Hundreds of thousands of people are still without power. Florida Power and Light say that many counties along the southwest coast will have power restored today, but that others along the east and southeast coast may be waiting for another two weeks. The severity of the damage is worse in those areas.

SERT reports that the agricultural impact of Wilma was serious as well, damaging many avocado and other winter crops.

Members of the Florida chapter of Voluntary Organizations Active in Disaster (FLVOAD) are still assessing damages in the communities they serve.

Serious damage is reported in the southeastern county of Broward.
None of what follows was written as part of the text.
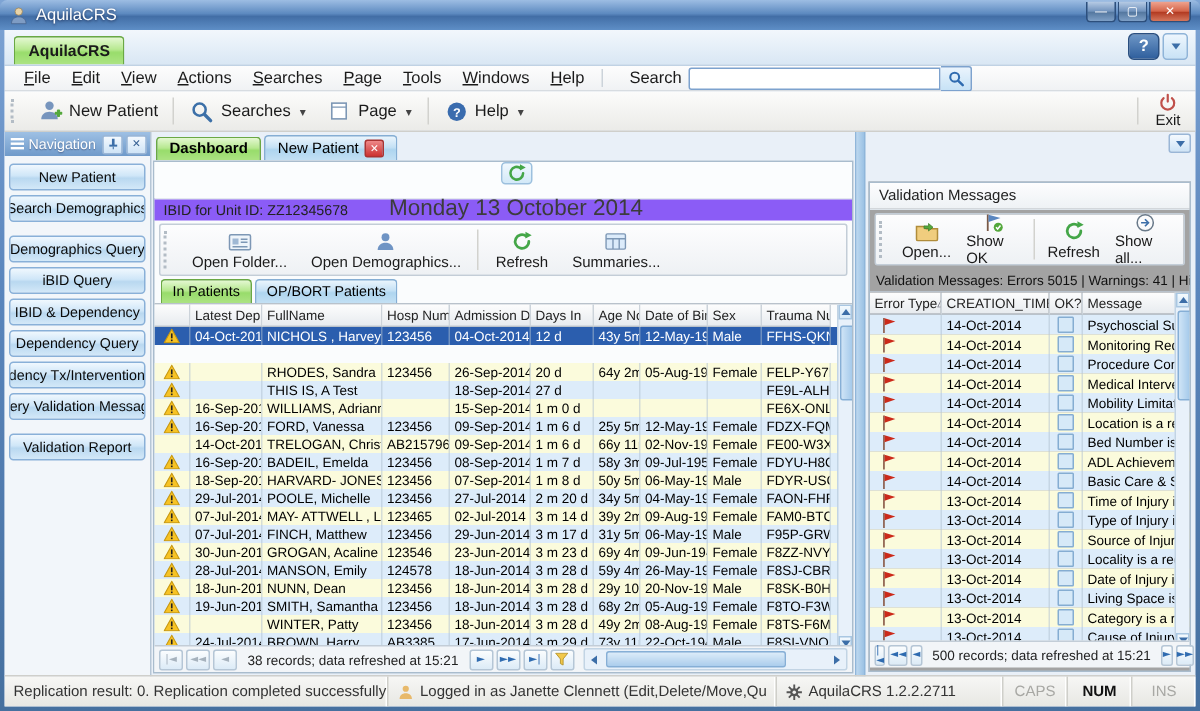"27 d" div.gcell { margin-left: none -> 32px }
A release from Florida's State Emergency Response Team (SERT) states that more than 800 mobile homes there have been seriously impacted or destroyed by Wilma. Residents there are reporting severe roof damage and flooding as well.

The storm surge hit 12 feet in Everglades City on the southwest coast. The city's elevation is zero, yet many of the houses are at least on stilts. FLVOAD members say they are waiting to hear more about the possible damage there.

Residents of the Florida Keys were cleaning up as well. Major bridges and roads were damaged along the string of islands.

Other members of FLVOAD are reporting that the damage from Wilma was not as severe as many expected in the areas devastated by Hurricane Charley last year. In Ft. Myers, the storm surge was not nearly as high as forecasters predicted. The Naples area is also reporting downed trees and power lines, but no major structural damage as of yet. One Charlotte County official said there appears to be no major damage there yet, either.

Authorities reported four tornado touchdowns in Brevard County on the central east coast of the state. No injuries and little damage was reported, however.

Some flooding was reported in Osceola and Orange counties, yet the counties had prepared by lowering the water level in the levees by nine feet before the storm. Damage assessments are continuing there.